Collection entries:
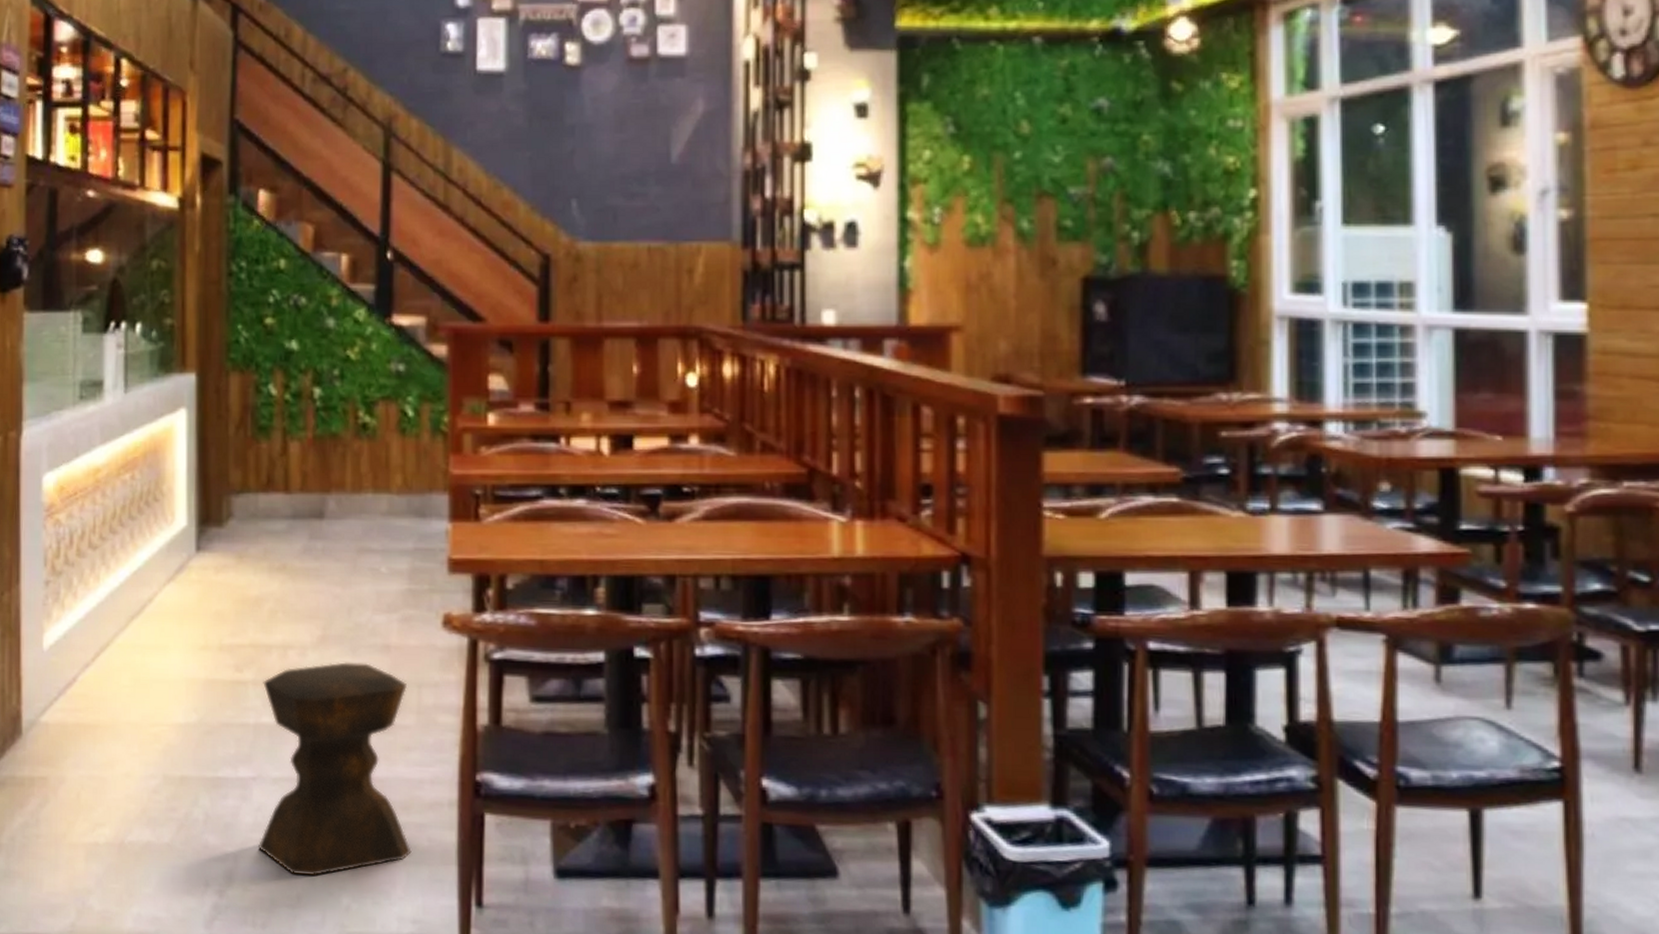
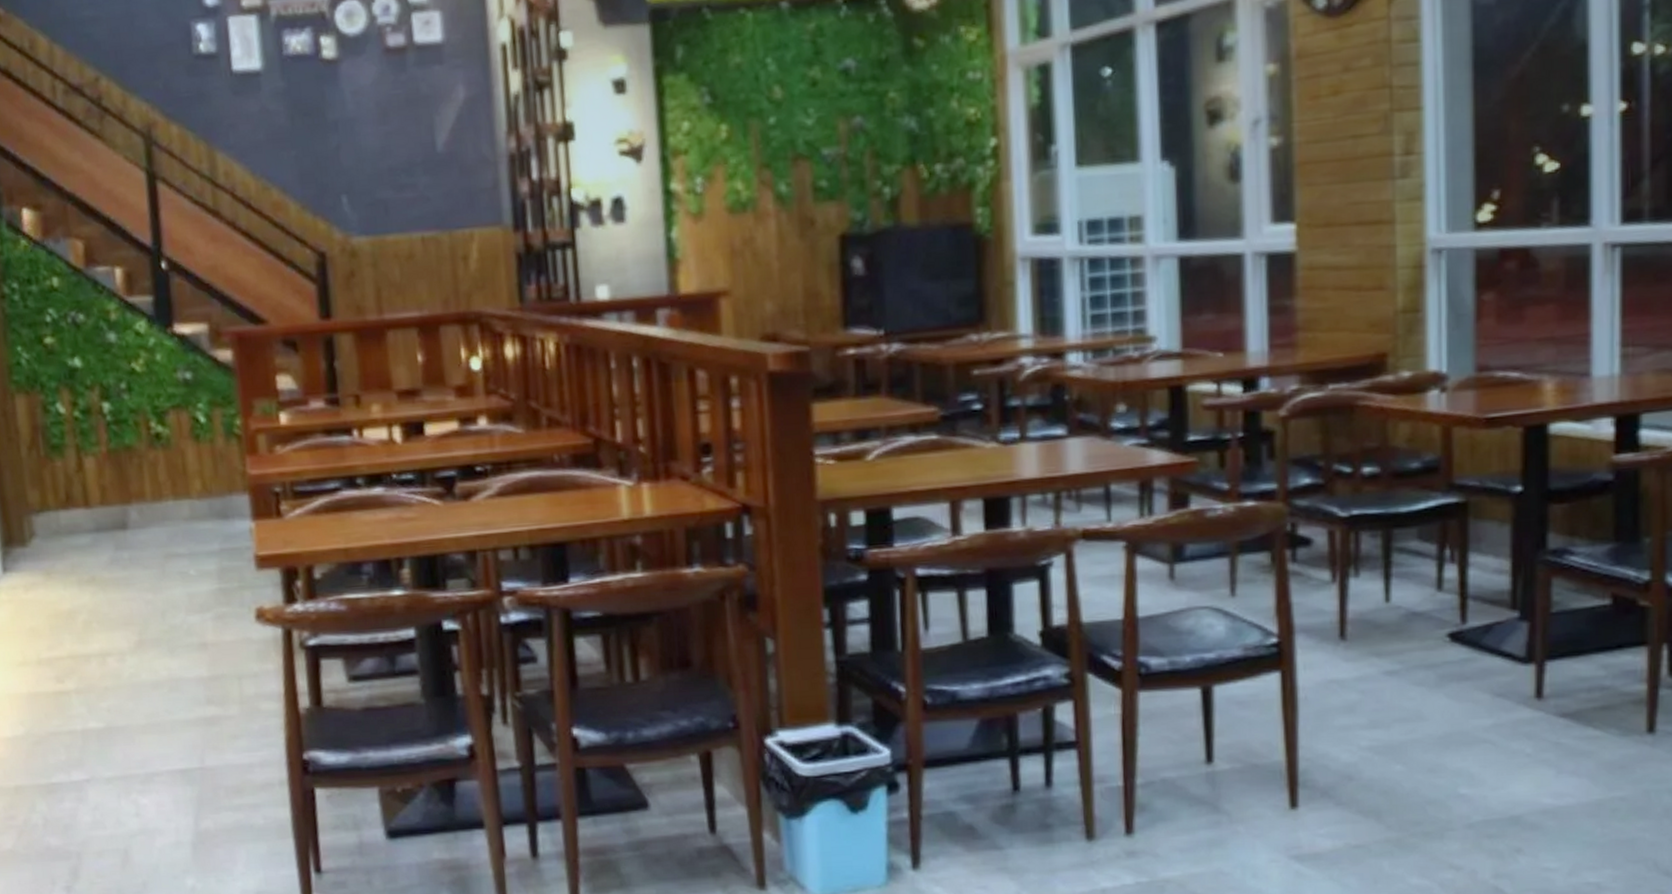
stool: present [257,662,412,877] -> none [85,662,249,863]

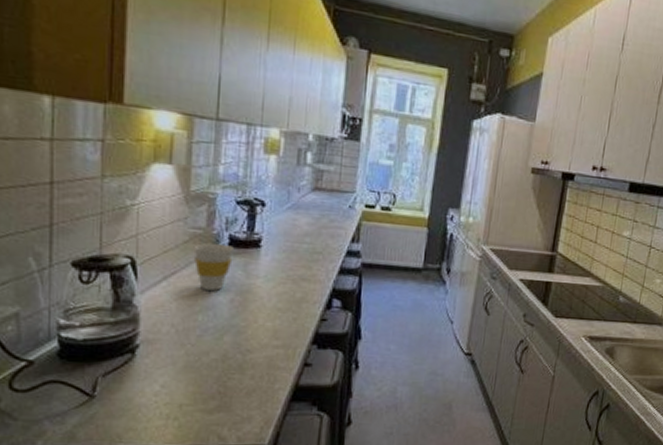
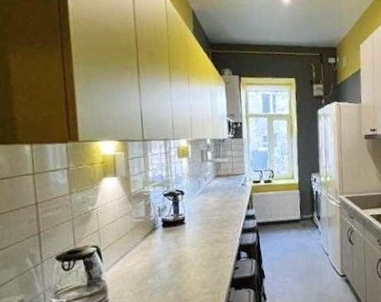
cup: present [193,243,234,291] -> none [138,226,167,261]

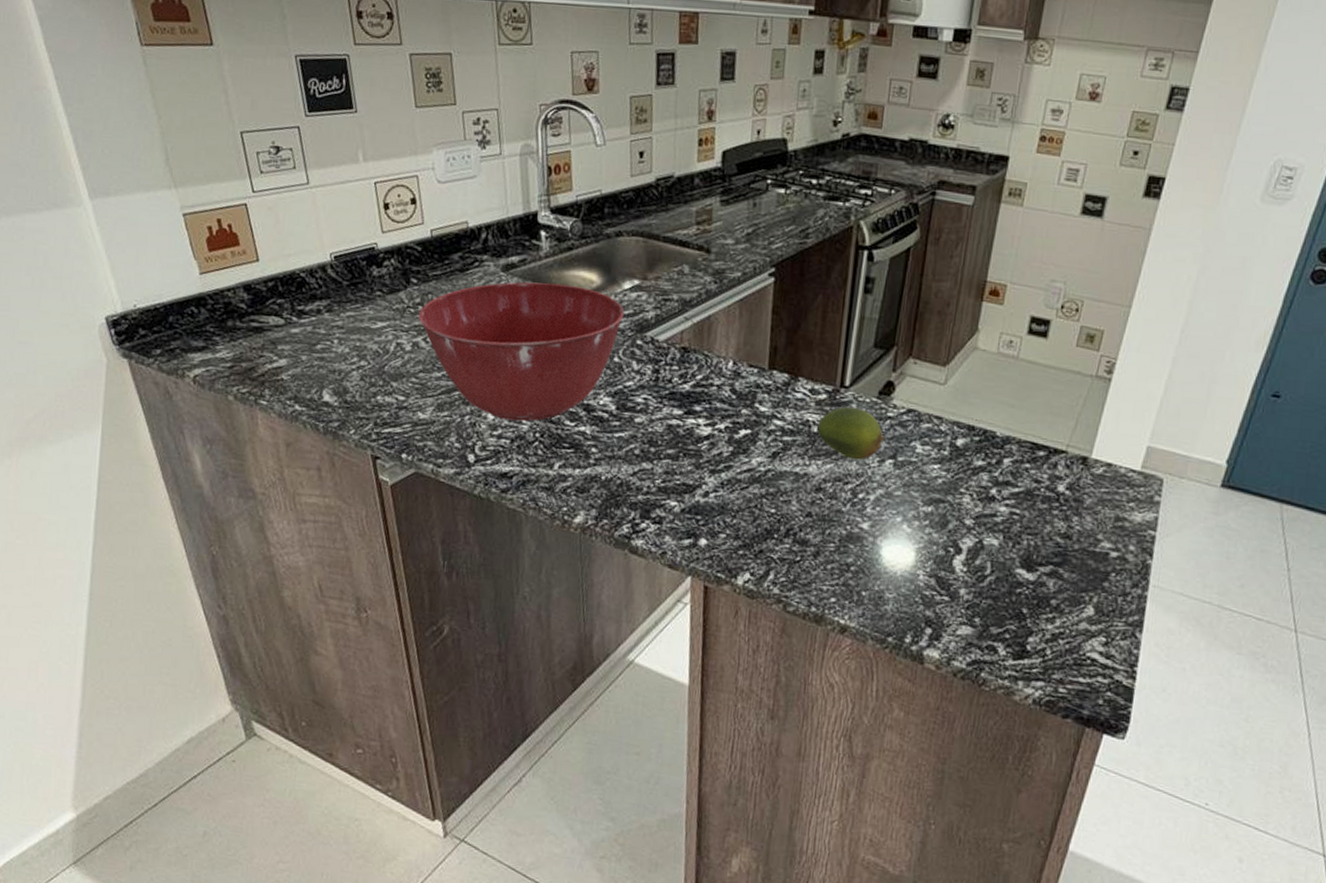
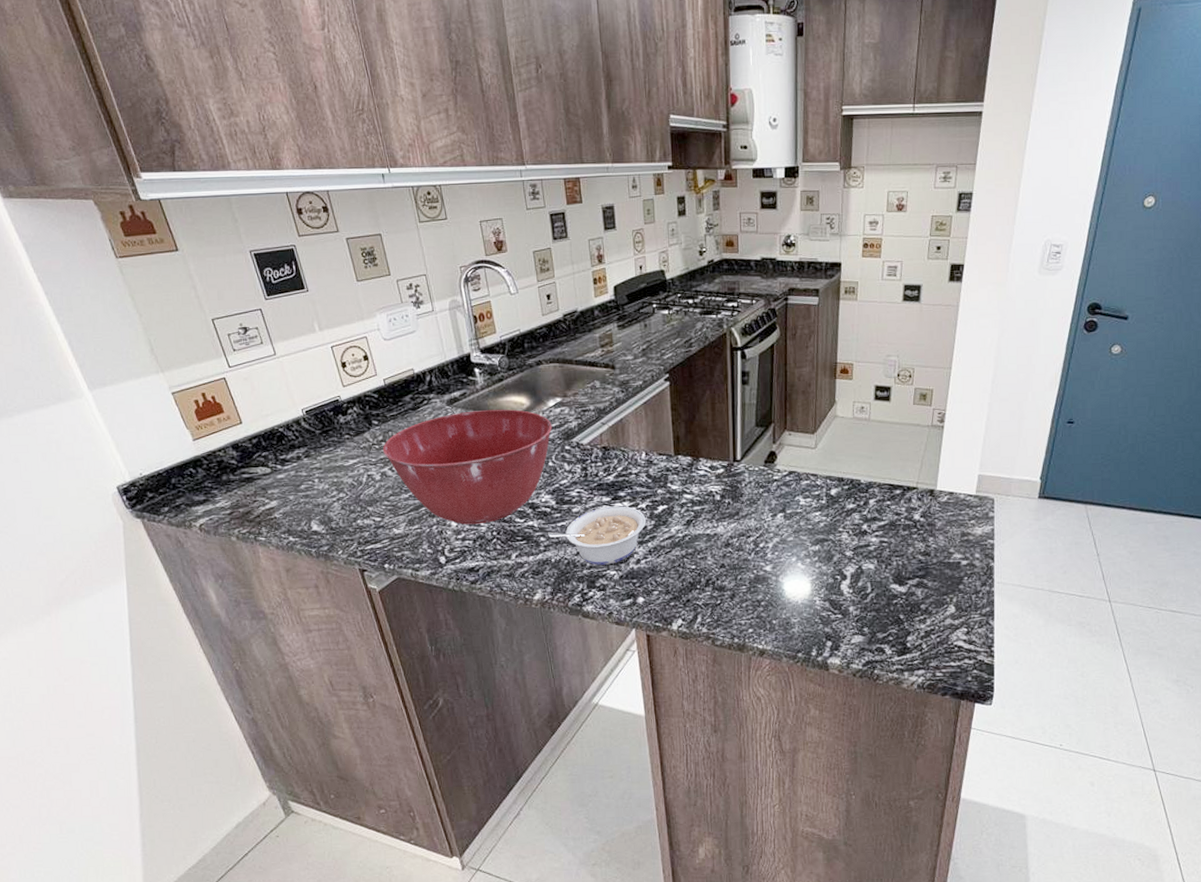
legume: none [600,421,723,493] -> present [547,506,646,565]
fruit: present [817,406,885,460] -> none [720,476,775,517]

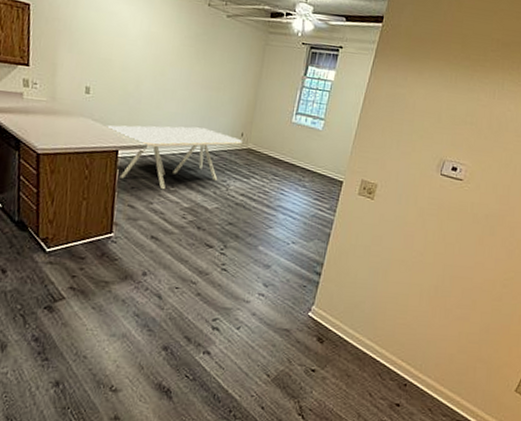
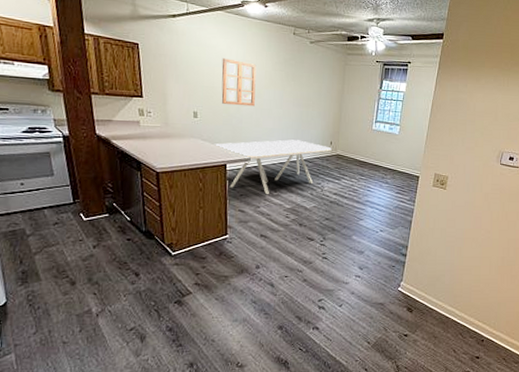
picture frame: none [119,27,163,86] -> present [221,58,257,107]

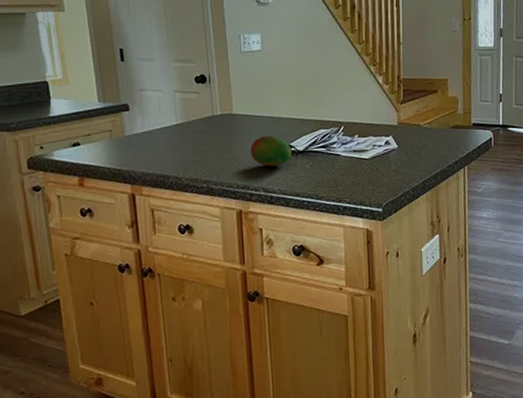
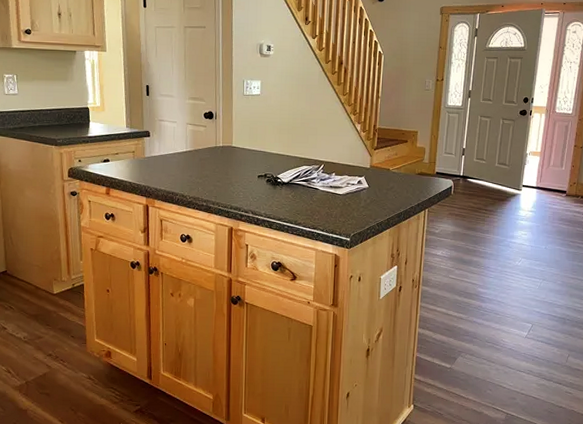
fruit: present [250,135,292,167] -> none [244,167,278,194]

§ **AIM OF THE TASK**
Please print the entries shown above again, exactly, and skip the pictures.

§ **SOLUTION BELOW**
stool: present [257,662,412,877] -> none [85,662,249,863]

cup: present [193,243,234,291] -> none [138,226,167,261]

legume: none [600,421,723,493] -> present [547,506,646,565]
fruit: present [817,406,885,460] -> none [720,476,775,517]

picture frame: none [119,27,163,86] -> present [221,58,257,107]

fruit: present [250,135,292,167] -> none [244,167,278,194]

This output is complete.